Did i already mention that i miss the sound of 56k modems, but i still dream about them sometimes?
That sounds fun to use as a ringtone.
I only wait until i have some spare time to make this brilliant idea real

Thanks.
No need to, it's all there:
Real 56k Dialup Modem Sound->
https://archive.org/details/real-56k-dialup-modem-soundALL Old Modem Sounds (300 baud to 56K)->
https://www.youtube.com/watch?v=ckc6XSSh52w^ Audio from the yt mp4 can easily be extracted with ffmpeg once downloaded as mp4 with
yt-dlp:
yt-dlp -f 234 https://www.youtube.com/watch?v=ckc6XSSh52w
ffmpeg -i ALL\ Old\ Modem\ Sounds\ \(300\ baud\ to\ 56K\)\ \[ckc6XSSh52w\].mp4 ALL\ Old\ Modem\ Sounds\ \(300\ baud\ to\ 56K\)\ \[ckc6XSSh52w\].mp3
#or with better quality:
ffmpeg -i ALL\ Old\ Modem\ Sounds\ \(300\ baud\ to\ 56K\)\ \[ckc6XSSh52w\].mp4 -vn -ar 44100 -ac 2 -ab 192k -f mp3 ALL\ Old\ Modem\ Sounds\ \(300\ baud\ to\ 56K\)\ \[ckc6XSSh52w\].mp3
Edited to add: I personally still prefer J.S. Bachs 'Toccata and Fugue in D minor' as ringtone, things need some dramatic spice up at times

How fuck@#$ weird is this?

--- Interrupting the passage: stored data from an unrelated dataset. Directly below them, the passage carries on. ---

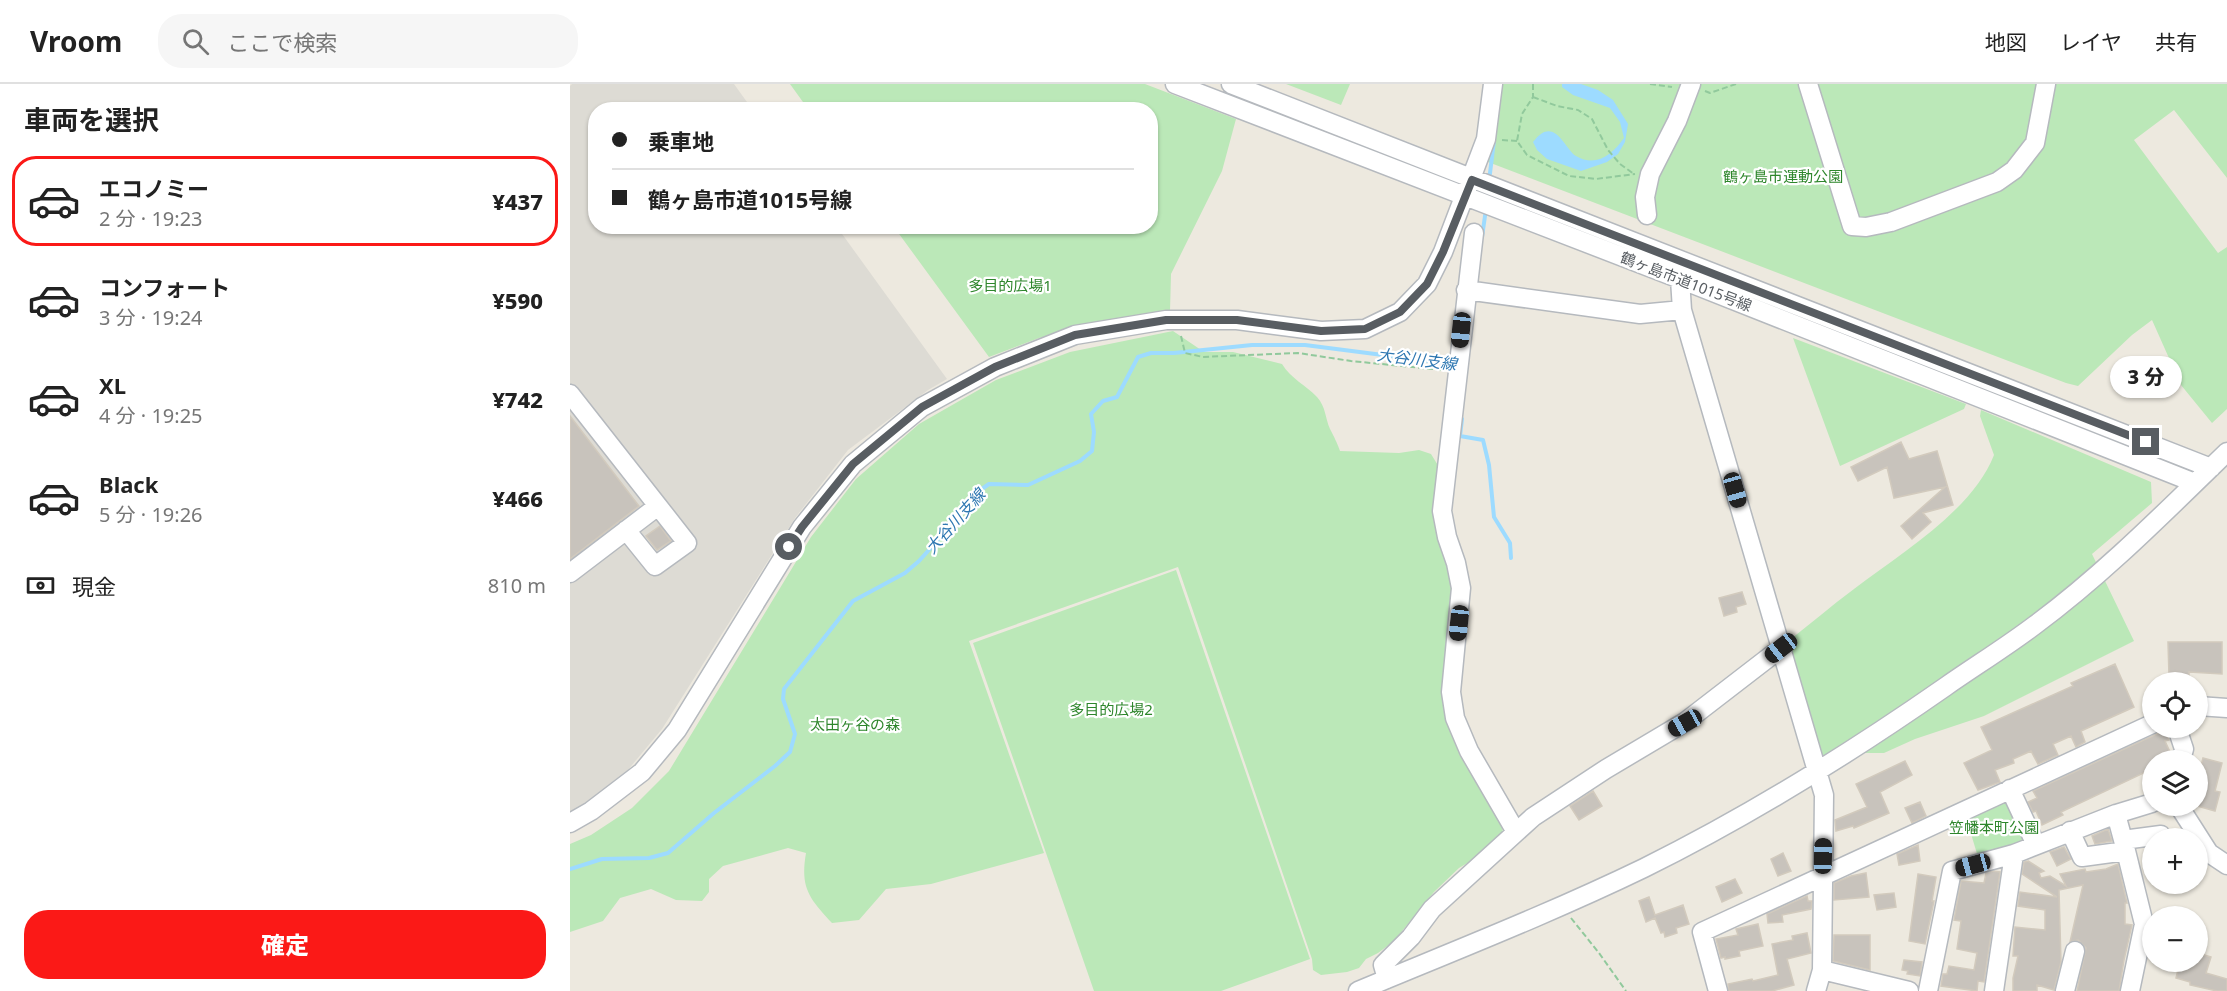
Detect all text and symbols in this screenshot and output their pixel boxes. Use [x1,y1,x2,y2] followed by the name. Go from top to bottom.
[158,14,578,68] search box
[30,22,122,60] text: Vroom
[179,25,212,58] icon: search
[227,27,337,57] text: ここで検索
[1985,28,2027,56] text: 地図
[2060,28,2122,56] text: レイヤ
[2155,28,2197,56] text: 共有
[24,101,159,138] text: 車両を選択
[648,126,714,156] text: 乗車地
[1723,166,1843,186] park label: 鶴ヶ島市運動公園
[99,173,209,203] text: エコノミー
[27,174,81,228] icon: car
[648,184,852,214] text: 鶴ヶ島市道1015号線
[492,186,543,216] text: ¥437
[99,205,203,232] text: 2 分 · 19:23
[1618,247,1755,315] street label: 鶴ヶ島市道1015号線
[99,272,230,302] text: コンフォート
[27,273,81,327] icon: car
[968,275,1052,295] park label: 多目的広場1
[492,285,543,315] text: ¥590
[99,304,203,331] text: 3 分 · 19:24
[1450,311,1472,349] car
[1376,343,1460,375] water label: 大谷川支線
[2110,355,2182,397] callout: 3 分
[2128,363,2164,390] text: 3 分
[99,370,126,400] text: XL
[27,372,81,426] icon: car
[492,384,543,414] text: ¥742
[99,402,203,429] text: 4 分 · 19:25
[2132,428,2159,455] route end
[99,469,158,499] text: Black
[1721,470,1749,510] car
[27,471,81,525] icon: car
[920,482,991,558] water label: 大谷川支線
[492,483,543,513] text: ¥466
[99,501,203,528] text: 5 分 · 19:26
[775,533,802,560] route start
[24,569,57,602] icon: cash
[72,571,116,601] text: 現金
[488,572,546,599] text: 810 m
[1448,604,1470,642] car
[1761,630,1801,666] car
[2142,672,2208,972] map controls
[2142,672,2208,738] button: locate
[1069,699,1153,719] park label: 多目的広場2
[1665,706,1705,740] car
[810,714,900,734] park label: 太田ヶ谷の森
[2142,750,2208,816] button: layers
[1949,817,2039,837] park label: 笠幡本町公園
[2142,828,2208,894] button: +
[1814,838,1832,874] car
[1953,852,1993,878] car
[2142,906,2208,972] button: −
[24,910,546,979] button: 確定

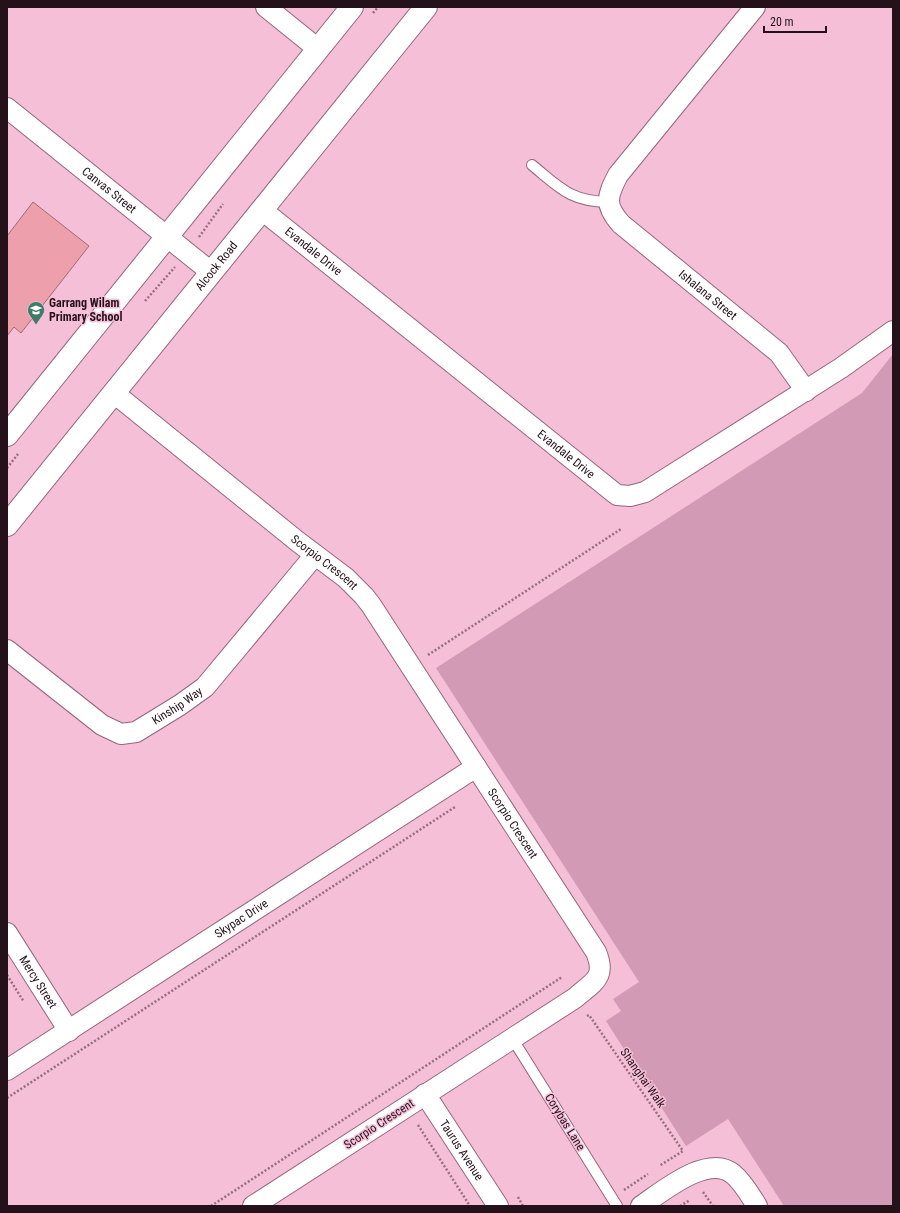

I didn't even know about yt-dlp until just two days ago when I read an article in
HackerNews informing people that they could no longer rely on the native JavaScript... ah, rather than paraphrasing, here's the quote:
Up until now, yt-dlp has been able to use its built-in JavaScript "interpreter" to solve the JavaScript challenges that are required for YouTube downloads. But due to recent changes on YouTube's end, the built-in JS interpreter will soon be insufficient for this purpose. The changes are so drastic that yt-dlp will need to leverage a proper JavaScript runtime in order to solve the JS challenges. https://github.com/yt-dlp/yt-dlp/issues/14404 Anyway, I was surprised to see it mentioned here so soon after first learning about it. For the most part, I have been using web-based downloaders - nice to know there are other options.